====== Избранный отрывок ======
Император созвал какое-то подобие семейного совета из ближайших своих друзей и заставил Аникета повторить при них, якобы прежде сделанное, признание. Негодяй, поощряемый щедрым посулом цезаря, лжет вдохновенно и, к конфузу присутствующих, навирает на себя и на Октавию даже больше, чем его просили. Клеветы Аникета, вероятно, повторены в указе, которым Нерон опубликовал вслед затем осуждение Октавии. «Императрица, — гласил этот акт, — посягая на верховную власть, обошла чарами своей молодости храброго адмирала Мизенского флота, Аникета, в расчете через него привлечь на свою сторону морские силы государства. Дабы выполнить свой план, она не постыдилась впасть с Аникетом в прелюбодеяние, забеременела и искусственно вытравила плод». Что выкидыш у Октавии был, это подтверждал, в роли обманутого супруга, сам цезарь, совсем позабыв, что несколькими неделями ранее он выставлял причиной к разводу с женой ее безнадежное бесплодие.
Аникета, по миновании в нем надобности, щедро наградили, как было обещано, и отправили на остров Сардинию. Здесь мнимый ссыльный, окруженный роскошью и почетом, проводил безбедную жизнь и спокойно умер естественной смертью, столь редкой, в этот век, для людей высокого положения, — точно нарочно, чтобы оставить собой вечный исторический пример наглого и самодовольного злодейства, смеющегося над земным возмездием.
====== Предоставленные данные ======
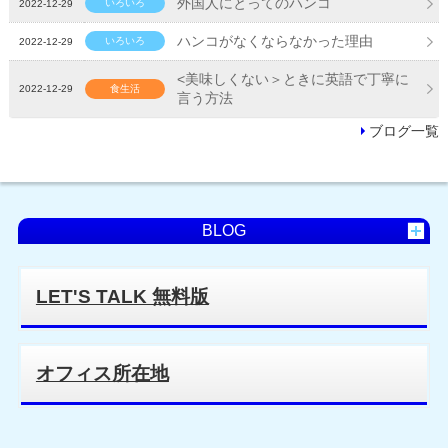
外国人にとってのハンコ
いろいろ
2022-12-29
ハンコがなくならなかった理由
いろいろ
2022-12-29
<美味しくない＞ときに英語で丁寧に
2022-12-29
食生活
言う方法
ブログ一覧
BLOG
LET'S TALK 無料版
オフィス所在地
======
====== Предоставленные данные ======
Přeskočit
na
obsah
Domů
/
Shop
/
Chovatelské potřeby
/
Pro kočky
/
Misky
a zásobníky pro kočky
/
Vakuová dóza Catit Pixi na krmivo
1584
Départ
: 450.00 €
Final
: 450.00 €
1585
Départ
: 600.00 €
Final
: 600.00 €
======
▶ Задание 1: Воспроизведите из отрывка о Нероне и Октавии всё, начиная со слов «Аникета, по миновании» и вплоть до слов «над земным возмездием.».
▶ Задание 2: Перечислите все личные имена людей, упомянутые в отрывке о Нероне и Октавии.

▶ Ответ 1:
Аникета, по миновании в нем надобности, щедро наградили, как было обещано, и отправили на остров Сардинию. Здесь мнимый ссыльный, окруженный роскошью и почетом, проводил безбедную жизнь и спокойно умер естественной смертью, столь редкой, в этот век, для людей высокого положения, — точно нарочно, чтобы оставить собой вечный исторический пример наглого и самодовольного злодейства, смеющегося над земным возмездием.

▶ Ответ 2: Аникет, Октавия, Нерон